+++ Records for the task

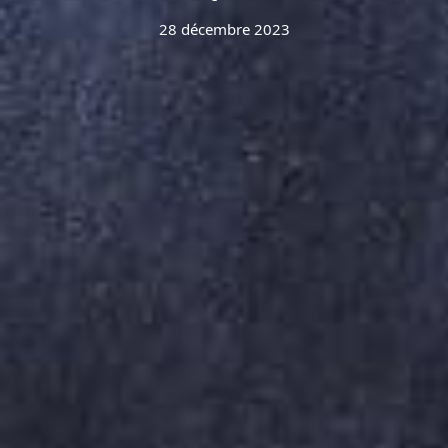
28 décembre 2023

++++++
+++ Records for the task

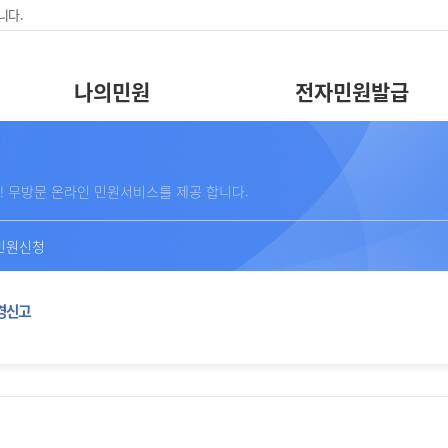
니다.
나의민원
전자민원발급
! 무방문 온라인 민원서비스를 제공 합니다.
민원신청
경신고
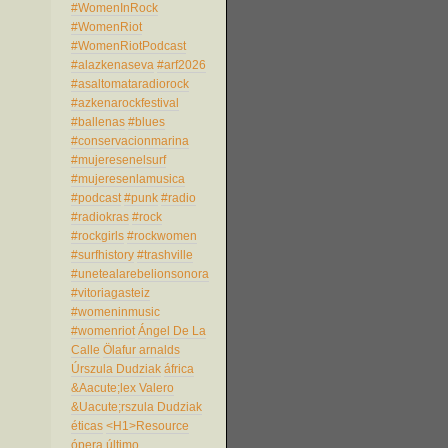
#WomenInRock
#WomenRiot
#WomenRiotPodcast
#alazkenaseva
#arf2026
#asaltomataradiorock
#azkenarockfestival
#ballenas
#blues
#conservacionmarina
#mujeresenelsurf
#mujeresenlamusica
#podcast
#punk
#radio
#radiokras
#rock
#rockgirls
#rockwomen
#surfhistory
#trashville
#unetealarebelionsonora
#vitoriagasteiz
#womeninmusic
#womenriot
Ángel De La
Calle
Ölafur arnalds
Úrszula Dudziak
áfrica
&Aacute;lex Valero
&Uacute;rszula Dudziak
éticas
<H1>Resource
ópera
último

++++++

Copy from the entries only those lines that hold the word "Dudziak".

» **Task answer**
Úrszula Dudziak
&Uacute;rszula Dudziak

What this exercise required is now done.